Дания, прекрасная Дания.
Глаза Евы, идущей рядом со мной, широко распахнуты и горят изумлением. Но Хелена невыносима. Она напряжена даже сильнее, чем обычно в моем присутствии, как будто ее тело сковано льдом. На ней плащ, расшитый цветами, но никаких украшений. Она никогда их не носит, и это задевает меня, словно личное оскорбление.
Может быть, Алекс и спас наши шахты в первый раз, но именно я нашел драгоценные камни и спас нас всех во второй.
Не он.
Я.
Сегодня вечером, пройдя в ворота, я иду на запах миндаля в сахарной глазури и пряного глега. Гравий хрустит у меня под сапогами, когда мы огибаем угол и сталкиваемся с марширующей шеренгой Молодежной гвардии Тиволи: тридцать с лишним детишек, которых еще называют Карликовой Армией, в форменных мундирах. Хелена склоняется к прилавку, чтобы купить Еве пакет орехов и марципана, а потом вопросительно склоняет голову набок, глядя на меня. Я киваю, и она покупает две кружки глега, исходящего паром, после чего протягивает мне мою порцию, и на ее пальцах, как и на запястьях, нет ни единого драгоценного камня.
Алекс еще сильнее любил ее за то, что она не обвешивалась самоцветами из наших копей. Она всегда предпочитала обычные стекляшки нашим роскошным, огромным и сверкающим рубинам или темным сапфирам, игравшим на свету фиолетово-огненными бликами.

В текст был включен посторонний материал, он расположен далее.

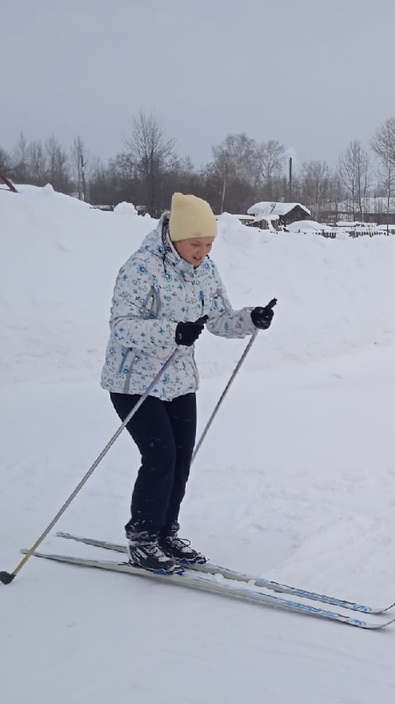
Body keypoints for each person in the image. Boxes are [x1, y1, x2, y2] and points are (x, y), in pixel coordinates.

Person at [100, 192, 275, 572]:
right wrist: (172, 332)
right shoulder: (141, 268)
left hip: (178, 380)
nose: (203, 251)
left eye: (209, 244)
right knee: (160, 457)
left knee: (180, 461)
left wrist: (250, 319)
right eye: (196, 243)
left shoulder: (205, 271)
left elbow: (219, 319)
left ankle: (165, 531)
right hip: (133, 382)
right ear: (175, 236)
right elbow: (122, 326)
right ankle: (143, 537)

Но, несмотря на нежелание носить наши драгоценные камни, Хелена получала кров, одежду и еду только благодаря им. Алекс использовал наше новообретенное богатство, чтобы купить поместье в Херсхольме. Также мы подарили матери новые ожерелья и серьги взамен тех, что были проданы во время войны. Мы сидели в лучших ложах театра, глядя, как Хелена танцует на сцене. А на свадьбе Алекса и Хелены самоцветы Вестергардов блистали в прическе моей матери, словно целое созвездие из темных звезд.
Хелена не надела ни одного из них.
– Ты не мог бы прекратить? – неожиданно спрашивает меня Хелена, и ее голос, словно острая сталь, прорезает вечерний воздух. Похоже, я начал мурлыкать «Отважного пехотинца», сам того не замечая. Я прихлебываю свой глег, наблюдая, как фейерверки трещат у нас над головами, оставляя в небесах сверкающие следы из огня и дыма.
– Это магия? – выдыхает Ева, глядя вверх. В ее голосе звучит благоговение, почти страх. Я рассматриваю ее, девчушку, которую Хелена взяла из какого-то сиротского приюта на юге.
– Нет, – отвечаю я. – Это порох.
Похоже, этот ответ успокаивает Еву.
– Ты не любишь магию? – спрашиваю я, глядя на нее, и она качает головой.
– Никто не должен использовать магию, – теперь в ее голосе звучит отвращение. – Это жестоко.